TASK → Find every line in the records below that contains the word "reveal", and copy each such line.
----------------
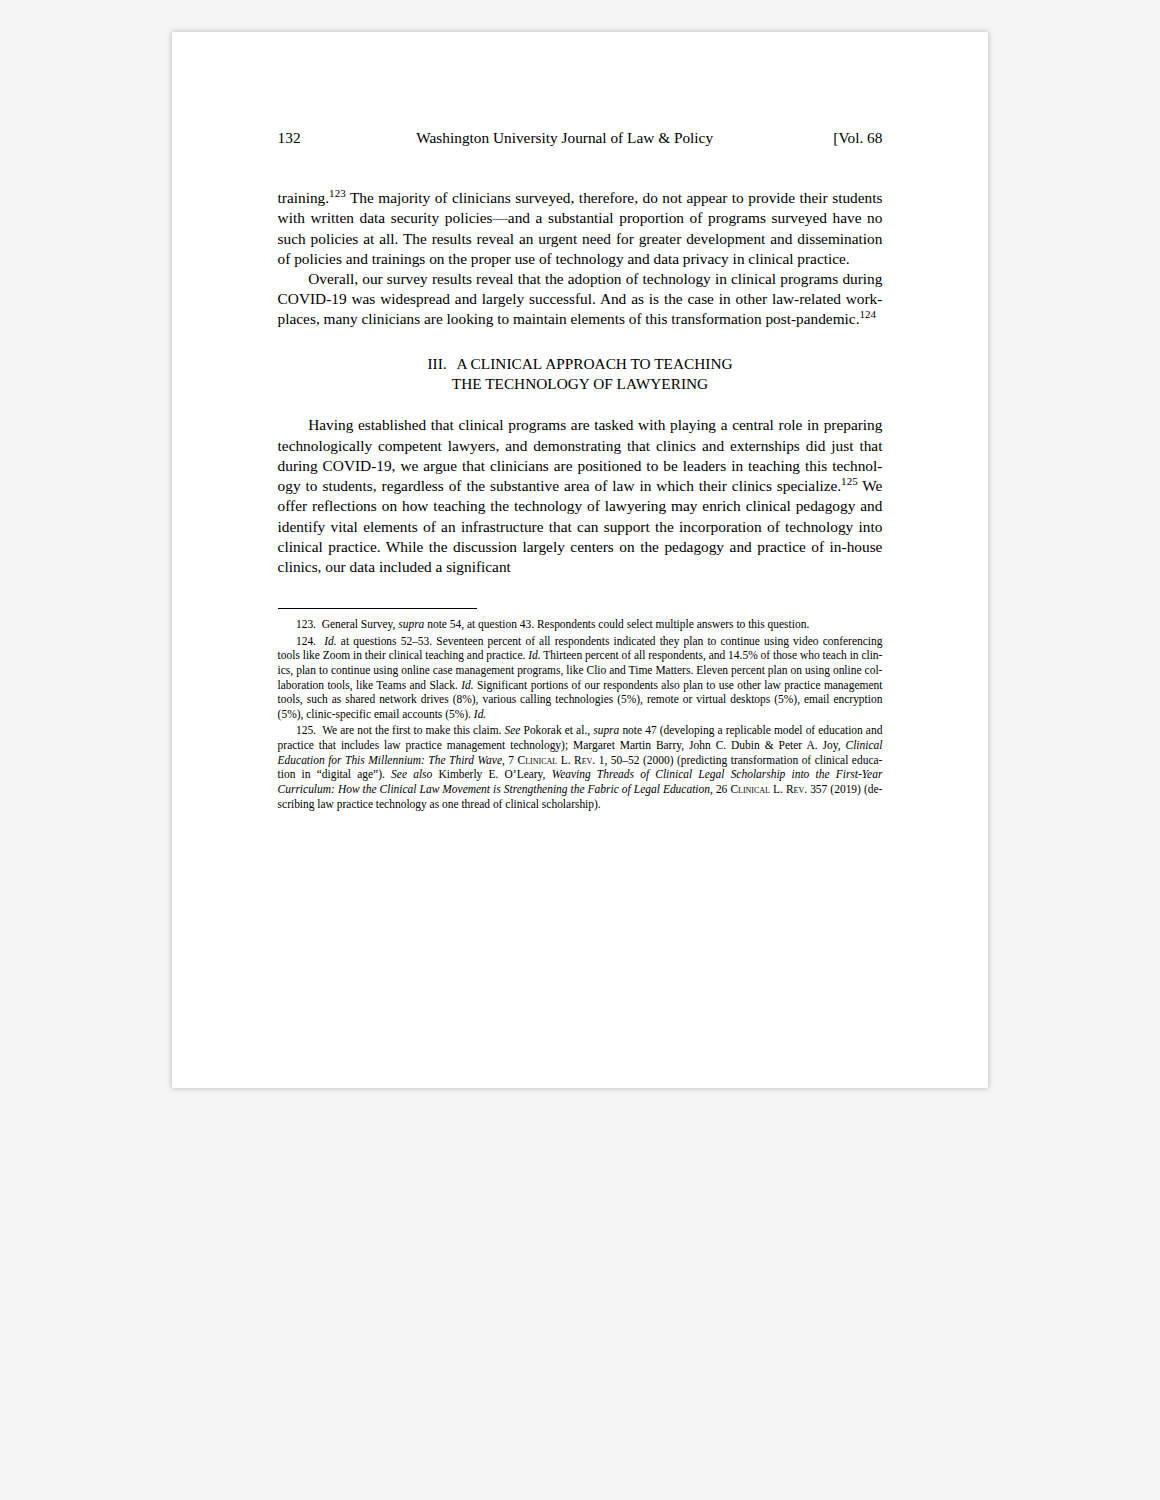132 Washington University Journal of Law & Policy [Vol. 68
training.123 The majority of clinicians surveyed, therefore, do not appear to provide their students with written data security policies—and a substantial proportion of programs surveyed have no such policies at all. The results reveal an urgent need for greater development and dissemination of policies and trainings on the proper use of technology and data privacy in clinical practice.
Overall, our survey results reveal that the adoption of technology in clinical programs during COVID-19 was widespread and largely successful. And as is the case in other law-related workplaces, many clinicians are looking to maintain elements of this transformation post-pandemic.124
III. A CLINICAL APPROACH TO TEACHING
THE TECHNOLOGY OF LAWYERING
Having established that clinical programs are tasked with playing a central role in preparing technologically competent lawyers, and demonstrating that clinics and externships did just that during COVID-19, we argue that clinicians are positioned to be leaders in teaching this technology to students, regardless of the substantive area of law in which their clinics specialize.125 We offer reflections on how teaching the technology of lawyering may enrich clinical pedagogy and identify vital elements of an infrastructure that can support the incorporation of technology into clinical practice. While the discussion largely centers on the pedagogy and practice of in-house clinics, our data included a significant
123. General Survey, supra note 54, at question 43. Respondents could select multiple answers to this question.
124. Id. at questions 52–53. Seventeen percent of all respondents indicated they plan to continue using video conferencing tools like Zoom in their clinical teaching and practice. Id. Thirteen percent of all respondents, and 14.5% of those who teach in clinics, plan to continue using online case management programs, like Clio and Time Matters. Eleven percent plan on using online collaboration tools, like Teams and Slack. Id. Significant portions of our respondents also plan to use other law practice management tools, such as shared network drives (8%), various calling technologies (5%), remote or virtual desktops (5%), email encryption (5%), clinic-specific email accounts (5%). Id.
125. We are not the first to make this claim. See Pokorak et al., supra note 47 (developing a replicable model of education and practice that includes law practice management technology); Margaret Martin Barry, John C. Dubin & Peter A. Joy, Clinical Education for This Millennium: The Third Wave, 7 Clinical L. Rev. 1, 50–52 (2000) (predicting transformation of clinical education in “digital age”). See also Kimberly E. O’Leary, Weaving Threads of Clinical Legal Scholarship into the First-Year Curriculum: How the Clinical Law Movement is Strengthening the Fabric of Legal Education, 26 Clinical L. Rev. 357 (2019) (describing law practice technology as one thread of clinical scholarship).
----------------
EXERCISE ANSWER →
training.123 The majority of clinicians surveyed, therefore, do not appear to provide their students with written data security policies—and a substantial proportion of programs surveyed have no such policies at all. The results reveal an urgent need for greater development and dissemination of policies and trainings on the proper use of technology and data privacy in clinical practice.
Overall, our survey results reveal that the adoption of technology in clinical programs during COVID-19 was widespread and largely successful. And as is the case in other law-related workplaces, many clinicians are looking to maintain elements of this transformation post-pandemic.124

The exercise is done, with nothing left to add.